● What is needed
Quote every line below exactly and skip any picture.
---- Data in this exercise
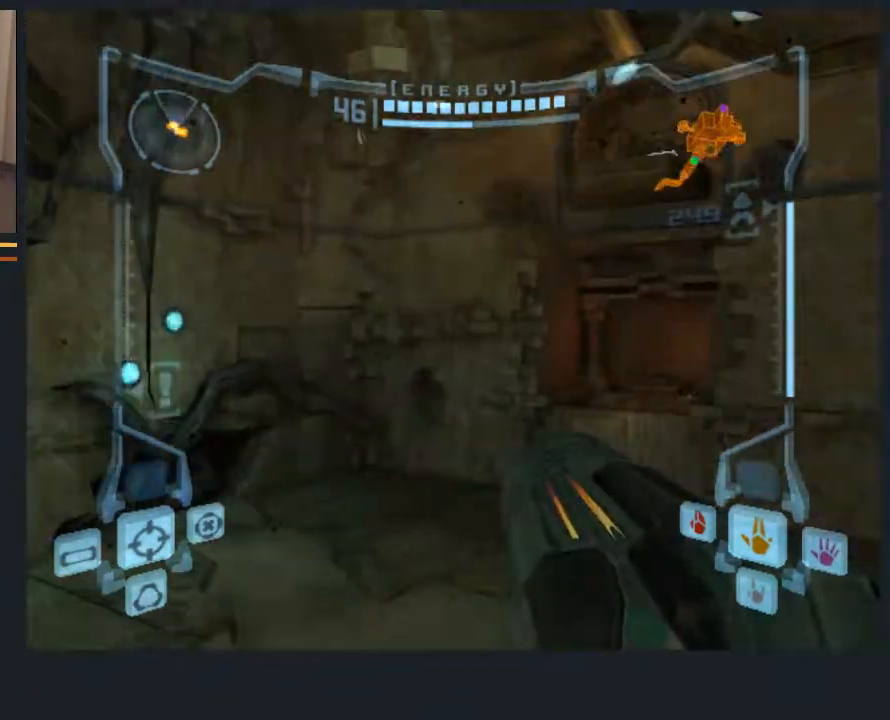
{"buttons": [], "left_stick": "right", "right_stick": "center", "events": []}
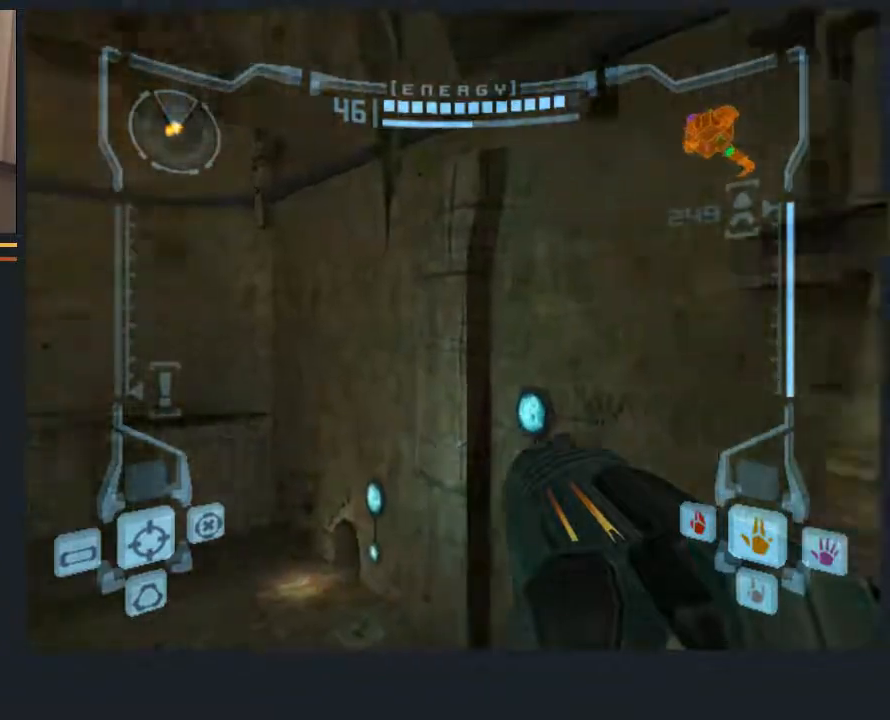
{"buttons": ["L1"], "left_stick": "up", "right_stick": "center", "events": [[117, "left_stick", "down-right"], [167, "L1", "down"], [333, "left_stick", "center"], [400, "left_stick", "up"]]}
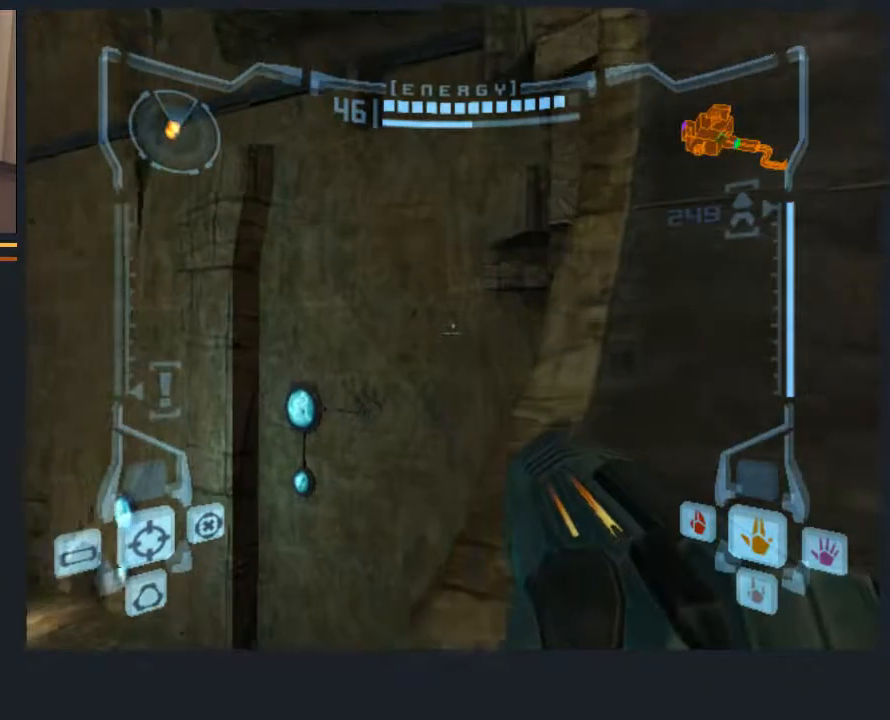
{"buttons": ["L1"], "left_stick": "center", "right_stick": "center", "events": [[233, "left_stick", "up-right"], [433, "left_stick", "center"]]}
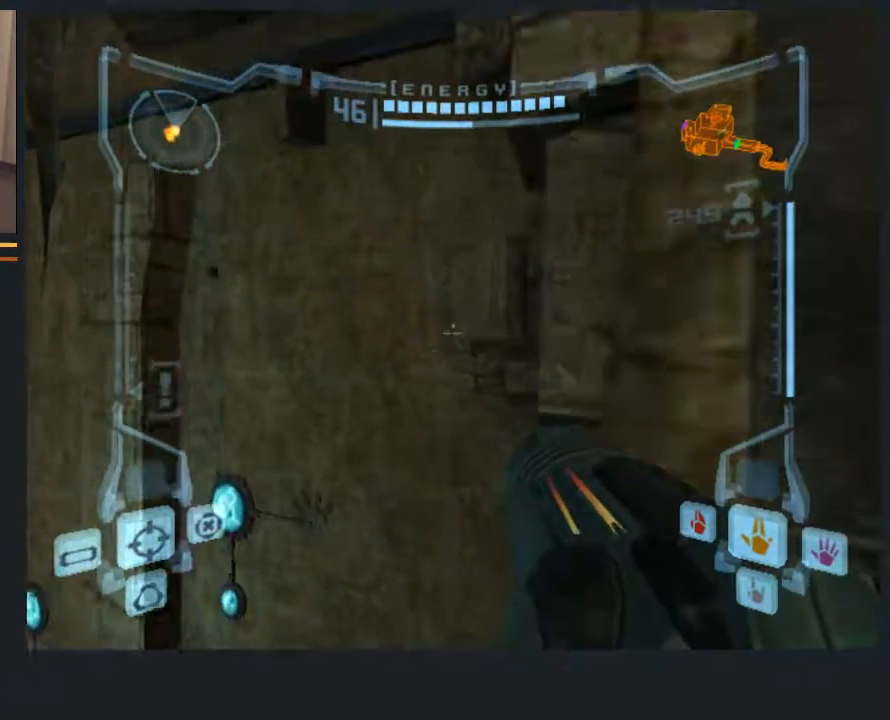
{"buttons": ["L1"], "left_stick": "center", "right_stick": "center", "events": [[150, "left_stick", "up-right"], [450, "left_stick", "center"]]}
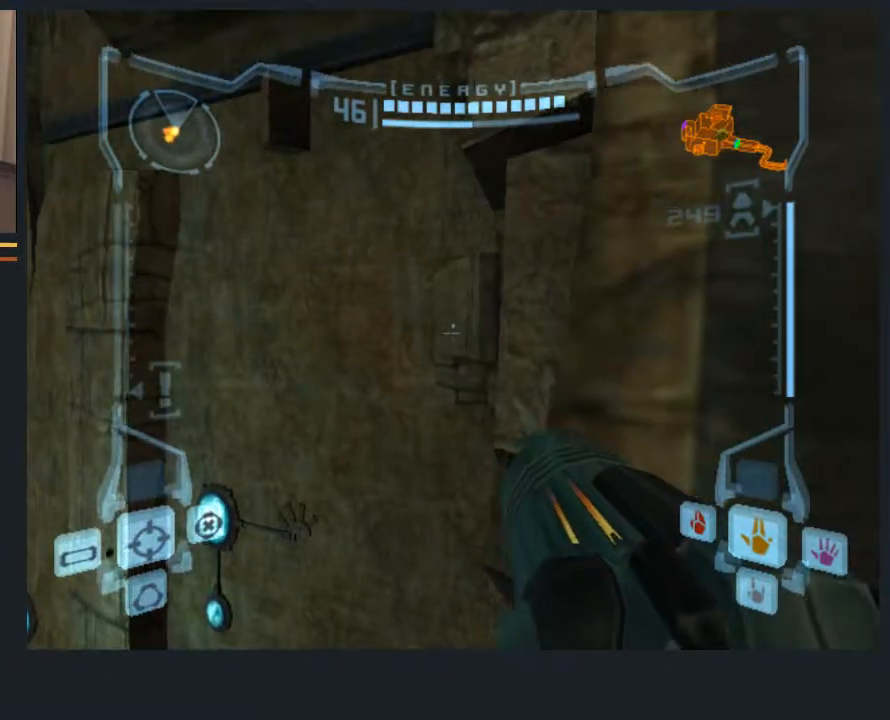
{"buttons": ["B", "L1"], "left_stick": "up-right", "right_stick": "center", "events": [[117, "left_stick", "down-left"], [217, "left_stick", "center"], [400, "left_stick", "up-right"], [433, "B", "down"]]}
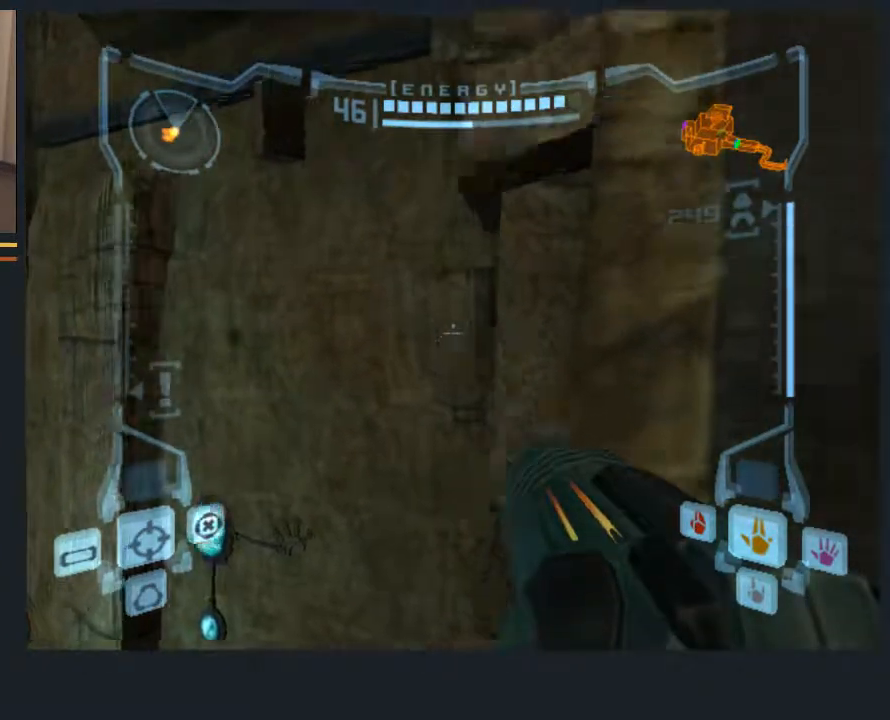
{"buttons": ["B", "L1"], "left_stick": "up", "right_stick": "center", "events": [[367, "left_stick", "up"]]}
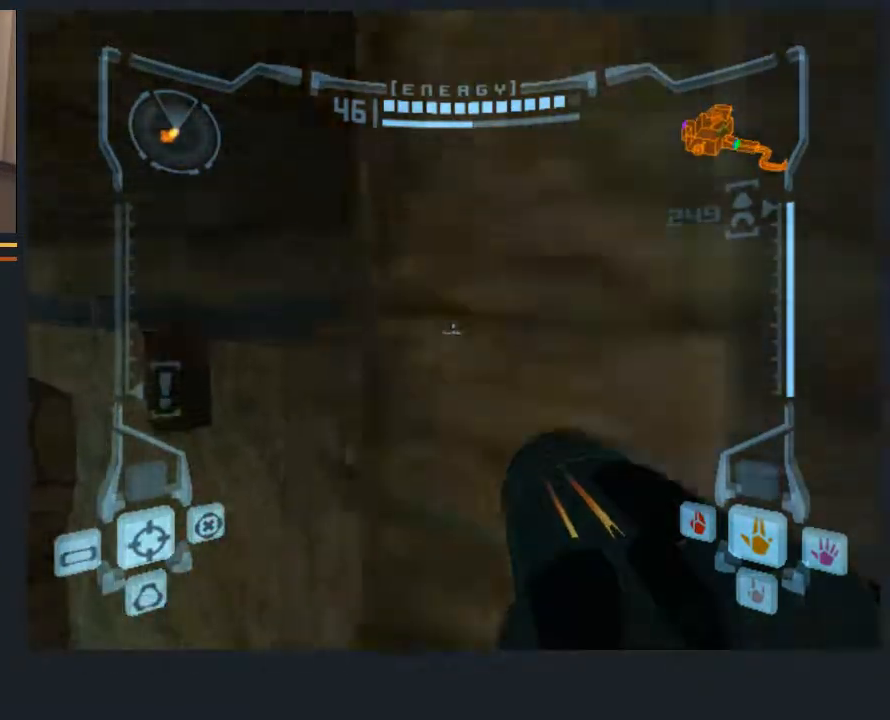
{"buttons": ["L1"], "left_stick": "down", "right_stick": "center", "events": [[67, "B", "up"], [133, "left_stick", "center"], [183, "left_stick", "down-right"], [283, "left_stick", "down"]]}
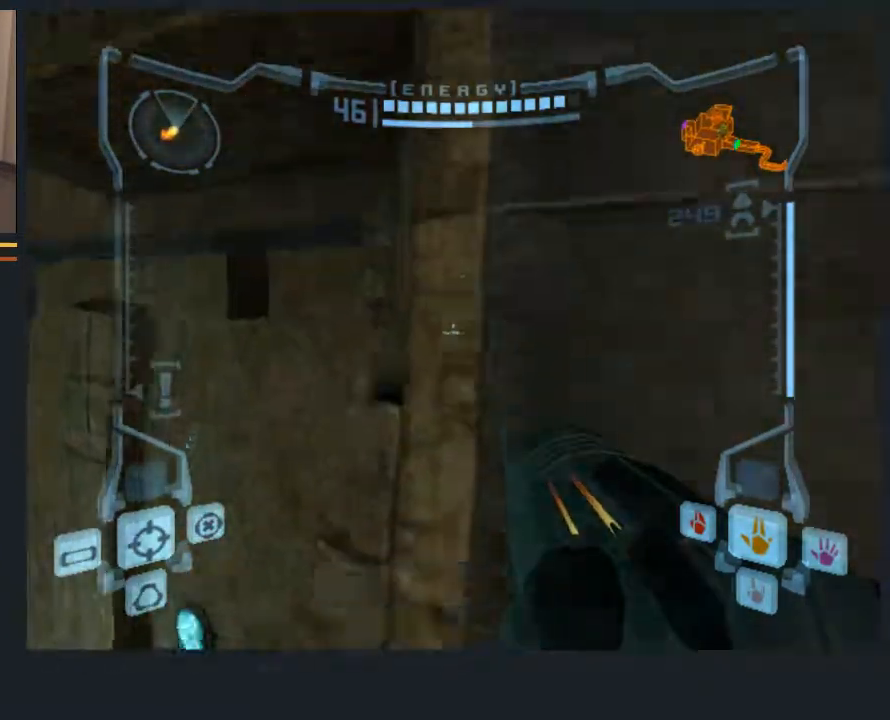
{"buttons": ["L1"], "left_stick": "up", "right_stick": "center", "events": [[50, "left_stick", "down-left"], [183, "left_stick", "up-left"], [350, "left_stick", "up"]]}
--------
● Result
{"buttons": [], "left_stick": "right", "right_stick": "center", "events": []}
{"buttons": ["L1"], "left_stick": "up", "right_stick": "center", "events": [[117, "left_stick", "down-right"], [167, "L1", "down"], [333, "left_stick", "center"], [400, "left_stick", "up"]]}
{"buttons": ["L1"], "left_stick": "center", "right_stick": "center", "events": [[233, "left_stick", "up-right"], [433, "left_stick", "center"]]}
{"buttons": ["L1"], "left_stick": "center", "right_stick": "center", "events": [[150, "left_stick", "up-right"], [450, "left_stick", "center"]]}
{"buttons": ["B", "L1"], "left_stick": "up-right", "right_stick": "center", "events": [[117, "left_stick", "down-left"], [217, "left_stick", "center"], [400, "left_stick", "up-right"], [433, "B", "down"]]}
{"buttons": ["B", "L1"], "left_stick": "up", "right_stick": "center", "events": [[367, "left_stick", "up"]]}
{"buttons": ["L1"], "left_stick": "down", "right_stick": "center", "events": [[67, "B", "up"], [133, "left_stick", "center"], [183, "left_stick", "down-right"], [283, "left_stick", "down"]]}
{"buttons": ["L1"], "left_stick": "up", "right_stick": "center", "events": [[50, "left_stick", "down-left"], [183, "left_stick", "up-left"], [350, "left_stick", "up"]]}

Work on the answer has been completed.